WORK INSTRUCTIONS: Return the listing below verbatim, from its first line through the line containing "मेहतांसारख्या", with both of those lines included.

--- START OF DATASET EXCERPTS ---

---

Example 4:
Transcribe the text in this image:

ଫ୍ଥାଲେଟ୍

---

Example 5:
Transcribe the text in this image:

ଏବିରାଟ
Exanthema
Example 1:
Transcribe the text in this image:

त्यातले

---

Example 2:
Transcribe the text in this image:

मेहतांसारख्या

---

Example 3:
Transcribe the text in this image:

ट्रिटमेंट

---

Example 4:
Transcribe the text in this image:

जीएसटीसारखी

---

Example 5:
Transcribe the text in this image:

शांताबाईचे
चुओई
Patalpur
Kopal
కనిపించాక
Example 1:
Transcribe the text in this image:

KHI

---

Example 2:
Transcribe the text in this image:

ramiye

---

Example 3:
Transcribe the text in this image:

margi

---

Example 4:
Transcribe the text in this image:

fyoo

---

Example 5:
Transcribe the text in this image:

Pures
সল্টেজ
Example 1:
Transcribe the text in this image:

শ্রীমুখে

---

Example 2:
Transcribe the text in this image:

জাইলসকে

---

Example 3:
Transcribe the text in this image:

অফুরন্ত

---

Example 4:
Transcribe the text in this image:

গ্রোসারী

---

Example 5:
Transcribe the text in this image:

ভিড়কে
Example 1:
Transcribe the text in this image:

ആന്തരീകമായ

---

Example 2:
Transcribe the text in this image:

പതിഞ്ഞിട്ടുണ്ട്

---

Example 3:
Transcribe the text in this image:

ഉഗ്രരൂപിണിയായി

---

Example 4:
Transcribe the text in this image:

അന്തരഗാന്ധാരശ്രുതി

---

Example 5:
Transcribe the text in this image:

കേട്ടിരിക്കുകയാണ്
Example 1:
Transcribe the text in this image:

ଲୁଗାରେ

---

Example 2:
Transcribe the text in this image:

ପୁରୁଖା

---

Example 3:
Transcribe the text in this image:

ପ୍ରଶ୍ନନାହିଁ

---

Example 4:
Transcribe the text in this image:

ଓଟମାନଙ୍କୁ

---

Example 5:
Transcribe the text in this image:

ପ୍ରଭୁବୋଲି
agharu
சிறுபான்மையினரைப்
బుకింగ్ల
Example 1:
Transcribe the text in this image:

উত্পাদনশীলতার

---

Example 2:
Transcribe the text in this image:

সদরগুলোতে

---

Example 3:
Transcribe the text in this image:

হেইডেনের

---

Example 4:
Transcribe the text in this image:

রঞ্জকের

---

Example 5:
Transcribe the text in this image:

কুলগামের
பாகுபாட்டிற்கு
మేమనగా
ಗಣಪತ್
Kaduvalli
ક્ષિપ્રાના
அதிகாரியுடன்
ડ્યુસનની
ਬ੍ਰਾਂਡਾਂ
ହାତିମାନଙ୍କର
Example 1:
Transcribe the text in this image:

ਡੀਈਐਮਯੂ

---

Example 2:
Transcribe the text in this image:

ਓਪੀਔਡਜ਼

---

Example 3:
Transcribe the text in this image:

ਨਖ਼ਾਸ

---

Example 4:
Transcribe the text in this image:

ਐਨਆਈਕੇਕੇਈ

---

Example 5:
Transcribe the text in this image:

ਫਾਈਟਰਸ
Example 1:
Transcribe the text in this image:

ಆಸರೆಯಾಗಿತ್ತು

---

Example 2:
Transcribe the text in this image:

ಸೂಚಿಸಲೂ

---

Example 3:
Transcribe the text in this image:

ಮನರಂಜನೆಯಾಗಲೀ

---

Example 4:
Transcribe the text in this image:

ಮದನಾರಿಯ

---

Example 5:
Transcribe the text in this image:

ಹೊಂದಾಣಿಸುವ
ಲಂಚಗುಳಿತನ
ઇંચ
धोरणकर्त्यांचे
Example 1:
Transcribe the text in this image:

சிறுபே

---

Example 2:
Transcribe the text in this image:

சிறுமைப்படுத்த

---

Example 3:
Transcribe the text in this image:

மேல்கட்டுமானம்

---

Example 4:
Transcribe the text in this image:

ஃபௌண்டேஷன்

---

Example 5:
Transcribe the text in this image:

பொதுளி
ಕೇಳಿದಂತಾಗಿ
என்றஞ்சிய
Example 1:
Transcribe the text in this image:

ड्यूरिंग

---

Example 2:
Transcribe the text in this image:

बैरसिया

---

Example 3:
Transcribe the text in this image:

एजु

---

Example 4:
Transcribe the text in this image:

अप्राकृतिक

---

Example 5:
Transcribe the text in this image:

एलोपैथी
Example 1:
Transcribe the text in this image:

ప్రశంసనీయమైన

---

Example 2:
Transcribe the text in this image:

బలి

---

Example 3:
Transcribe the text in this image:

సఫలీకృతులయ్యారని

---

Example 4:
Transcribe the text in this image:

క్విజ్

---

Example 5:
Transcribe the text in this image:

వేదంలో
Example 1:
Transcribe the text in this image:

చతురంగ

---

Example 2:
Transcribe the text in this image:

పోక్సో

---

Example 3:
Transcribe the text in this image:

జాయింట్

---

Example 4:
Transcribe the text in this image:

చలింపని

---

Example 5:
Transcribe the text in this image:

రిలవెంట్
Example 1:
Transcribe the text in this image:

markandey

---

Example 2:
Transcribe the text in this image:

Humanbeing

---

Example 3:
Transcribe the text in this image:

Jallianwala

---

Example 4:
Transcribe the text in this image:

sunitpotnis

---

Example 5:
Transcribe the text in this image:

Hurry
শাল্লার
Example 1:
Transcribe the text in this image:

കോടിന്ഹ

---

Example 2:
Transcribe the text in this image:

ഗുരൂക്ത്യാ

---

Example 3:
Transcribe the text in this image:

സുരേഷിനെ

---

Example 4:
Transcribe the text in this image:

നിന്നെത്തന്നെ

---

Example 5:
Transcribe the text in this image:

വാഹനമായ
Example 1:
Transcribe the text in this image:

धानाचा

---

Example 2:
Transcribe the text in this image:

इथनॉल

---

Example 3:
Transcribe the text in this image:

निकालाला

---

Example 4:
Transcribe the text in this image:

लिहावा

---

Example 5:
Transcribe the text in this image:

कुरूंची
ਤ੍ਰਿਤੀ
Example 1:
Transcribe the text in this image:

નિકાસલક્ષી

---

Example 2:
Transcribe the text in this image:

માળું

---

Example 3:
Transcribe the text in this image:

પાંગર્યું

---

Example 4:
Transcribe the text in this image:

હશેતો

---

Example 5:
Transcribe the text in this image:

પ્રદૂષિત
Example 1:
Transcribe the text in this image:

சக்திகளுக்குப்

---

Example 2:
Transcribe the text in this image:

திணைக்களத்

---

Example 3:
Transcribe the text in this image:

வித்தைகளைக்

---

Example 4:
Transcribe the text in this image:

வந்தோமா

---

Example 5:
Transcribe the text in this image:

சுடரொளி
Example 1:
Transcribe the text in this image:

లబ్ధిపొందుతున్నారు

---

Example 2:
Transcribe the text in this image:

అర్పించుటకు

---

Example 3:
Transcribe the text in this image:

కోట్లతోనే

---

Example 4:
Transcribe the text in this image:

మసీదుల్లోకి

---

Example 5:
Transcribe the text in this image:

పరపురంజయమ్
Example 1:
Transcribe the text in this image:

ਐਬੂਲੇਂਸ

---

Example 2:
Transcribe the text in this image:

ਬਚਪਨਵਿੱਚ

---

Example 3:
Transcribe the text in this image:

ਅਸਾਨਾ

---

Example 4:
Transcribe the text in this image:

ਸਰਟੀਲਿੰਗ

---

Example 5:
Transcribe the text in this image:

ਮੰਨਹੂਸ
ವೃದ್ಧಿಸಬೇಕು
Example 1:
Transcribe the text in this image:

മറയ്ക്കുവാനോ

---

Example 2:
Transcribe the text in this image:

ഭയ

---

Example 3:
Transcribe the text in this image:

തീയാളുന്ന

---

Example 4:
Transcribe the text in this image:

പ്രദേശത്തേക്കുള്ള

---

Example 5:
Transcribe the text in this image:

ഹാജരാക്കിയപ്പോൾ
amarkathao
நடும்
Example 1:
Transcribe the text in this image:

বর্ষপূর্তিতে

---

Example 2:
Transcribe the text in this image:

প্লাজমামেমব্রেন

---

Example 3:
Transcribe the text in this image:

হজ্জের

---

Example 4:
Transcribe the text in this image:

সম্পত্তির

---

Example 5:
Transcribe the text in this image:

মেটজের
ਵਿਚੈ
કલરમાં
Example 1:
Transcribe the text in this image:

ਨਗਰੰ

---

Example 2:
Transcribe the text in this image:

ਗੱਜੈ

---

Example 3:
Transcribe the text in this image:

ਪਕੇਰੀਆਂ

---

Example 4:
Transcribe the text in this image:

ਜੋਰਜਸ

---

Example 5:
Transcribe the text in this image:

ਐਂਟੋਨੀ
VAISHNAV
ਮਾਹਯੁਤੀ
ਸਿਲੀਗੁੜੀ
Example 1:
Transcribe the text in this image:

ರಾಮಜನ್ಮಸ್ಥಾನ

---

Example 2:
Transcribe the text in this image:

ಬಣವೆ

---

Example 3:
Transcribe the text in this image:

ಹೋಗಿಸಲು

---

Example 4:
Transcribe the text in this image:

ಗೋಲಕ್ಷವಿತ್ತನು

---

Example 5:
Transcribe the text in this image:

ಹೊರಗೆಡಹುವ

--- END OF DATASET EXCERPTS ---

IN RESPONSE:
---

Example 4:
Transcribe the text in this image:

ଫ୍ଥାଲେଟ୍

---

Example 5:
Transcribe the text in this image:

ଏବିରାଟ
Exanthema
Example 1:
Transcribe the text in this image:

त्यातले

---

Example 2:
Transcribe the text in this image:

मेहतांसारख्या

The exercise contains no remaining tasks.